Hi guys, I'll try to keep it as short as possible.
Basically, I love the webcomic xkcd. And recently, I've been browsing around for a downloader, and have found one written in Perl that works great. It even grabs the Alt-Text (text that pops up when you hover your mouse over the comic for a second or so), which is a a feature I was desperately looking for.

I thought it was all too good to be true, the program did everything I wanted it to, so well. It would download each comic to it's own folder, and save the alt-text in a text file in the same folder.

It's only after looking at the output do I find the problems:
1) (Main) When working with a comic strip that uses apostrophes, whether they are in the title, or the alt-text doesn't matter, it would not use an apostrophe. Instead of saving a file say, called "It's Hot Today.png" it would save it as "It's Hot Today.png", but instead of an apostrophe, there would be this:

& # 3 9 ;

NOTE: I had to put a space between each character, otherwise the forum would convert it into an apostrophe.

This would occur within the alt-text files as well, if the alt-text contained an apostrophe.

Is it maybe an issue with the operating system (Ubuntu 10.10, 32-Bit)?
Does anyone know what I can change either in my system, or in the script, to rectify this problem?

The second problem:
2) 90% of the comics on www.xkcd.com are in the .png format. But about 10% are not. The problem is, is that the program says to save the file as "x.png"
-even if the actual file is a .jpg

Being the absolute beginner I am, I have no idea how to change this from "save all images to the png extension" to "save all images to the original format it is in".

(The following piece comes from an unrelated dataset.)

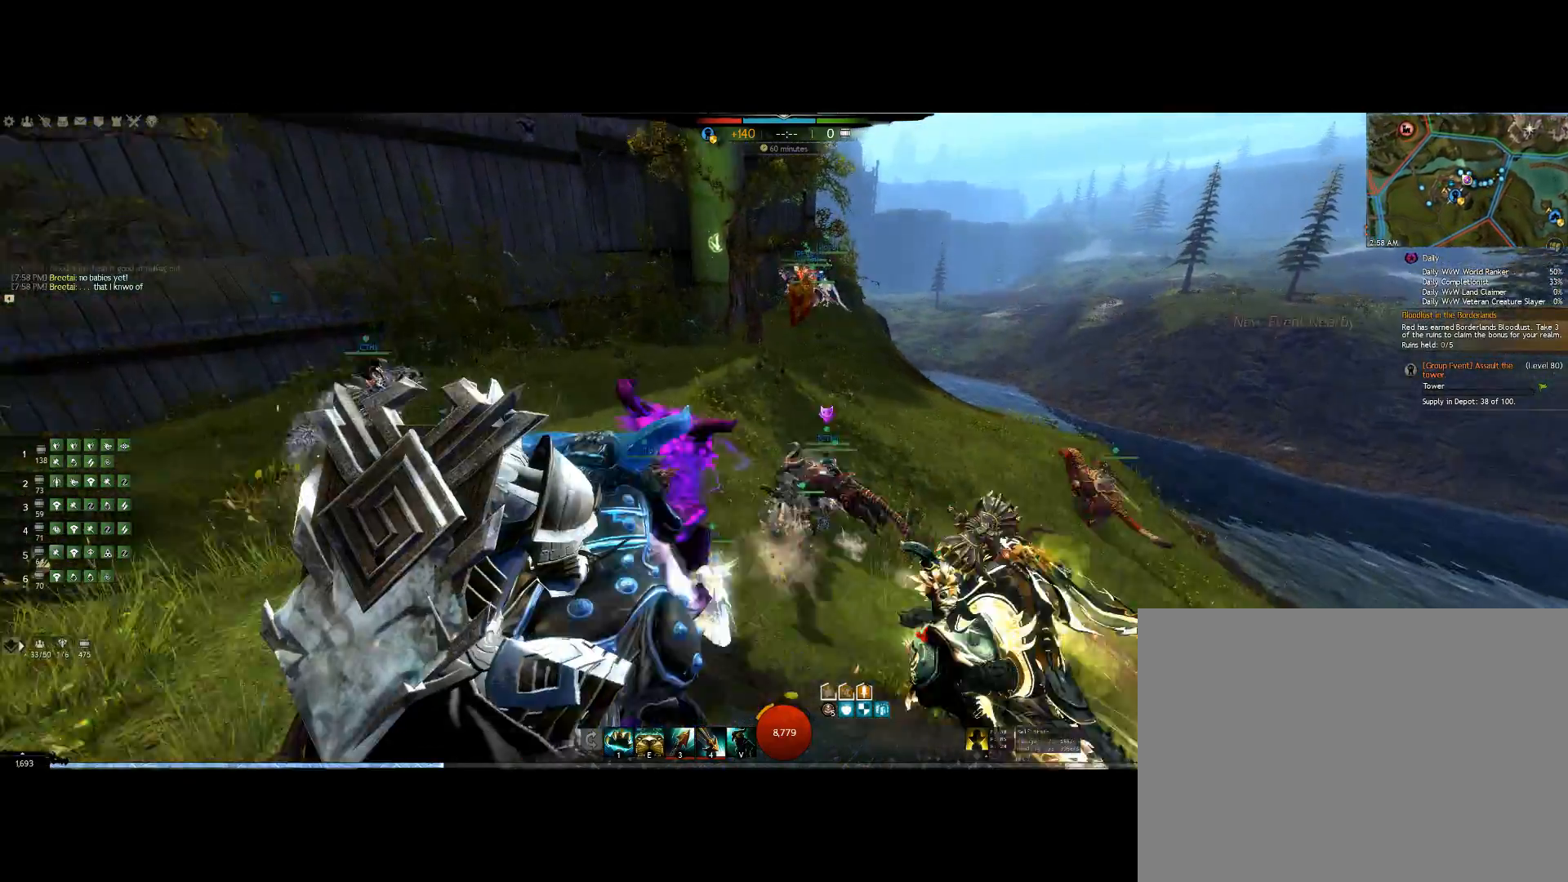
{"keys": ["up"], "events": []}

If anyone could provide any help at all, or even just give their opinion on potential solutions, it would be greatly appreciated.
The full source code of the application is listed below.

Again, I am just starting out in the world of Perl, and have next to no experience with it, nor it's syntax.


Thank you so much in advance for your help,

Liam.

#!/usr/bin/perl 

use LWP::Simple;
#  use Smart::Comments;

## Objectives ##

#  Download all comics from xkcd.com
#  Ability to download new comics
#  Download ALT text
#  Saved in: ~/Desktop


# Set Specifics
$sitePrefix = "http://xkcd.com/";

## Path to main XKCD directory ##
$path = "$ENV{HOME}/Desktop";


mkdir "$path/XKCD", 0755 or print "XKCD Directory Exists\n";
chomp($path = "$path/XKCD");

$d = get($sitePrefix);
if ($d =~ /http:\/\/xkcd.com\/(\d+)\//) {
    $current = $1;
}

# Obtains all individual comic data
sub getComicData {
    my $siteData = get("$sitePrefix$current/");
    my @data = split /\n/, $siteData;
    foreach (@data) {
        if (/http:\/\/xkcd.com\/(\d+)\//) {
            $current = $1;
        }
        if (/src="(http:\/\/imgs.xkcd.com\/comics\/.+\.\w{3})"/) {
            $currentUrl = $1;
            if (/alt="(.+?)"/) {
                $title = $1;
            $title = "House of Pancakes" if $current == 472;  # Color title on comic 472 with weird syntax
            }
            if (/title="(.+?)"/) {    #title commonly know as 'alt' text
                $alt = $1;
            }
        }
    }
}

chdir "$path" or die "Cannot change directory: $!";
&getComicData();
while ( get("$sitePrefix$current/")){ ### Writing Files $current: $title
    print "Writing Files $current: $title\n";
   # Create directories for individual comics
    mkdir "$current $title", 0755 or die "Previously Downloaded";
    chdir "$path/$current $title" or die "Cannot change directory: $!";

    # Save image file
    $image = get($currentUrl);
    open my $IMAGE, '>>', "$title.png"
        or die "Cannot create file!";
    print $IMAGE $image;
    close $IMAGE;

    # Save alt text
    open my $TXT, '>>', "$title ALT.txt"
        or die "Cannot create file!";
    print $TXT $alt;
    close $TXT;
    chdir "$path" or die "Cannot change directory: $!";
    $current--;

    # Check for non existent 404 comic
    $current-- if $current == 404;

    &getComicData();
}


# End Gracefully
print "Download Complete\n"

But the issue with the file types still needs to be addressed.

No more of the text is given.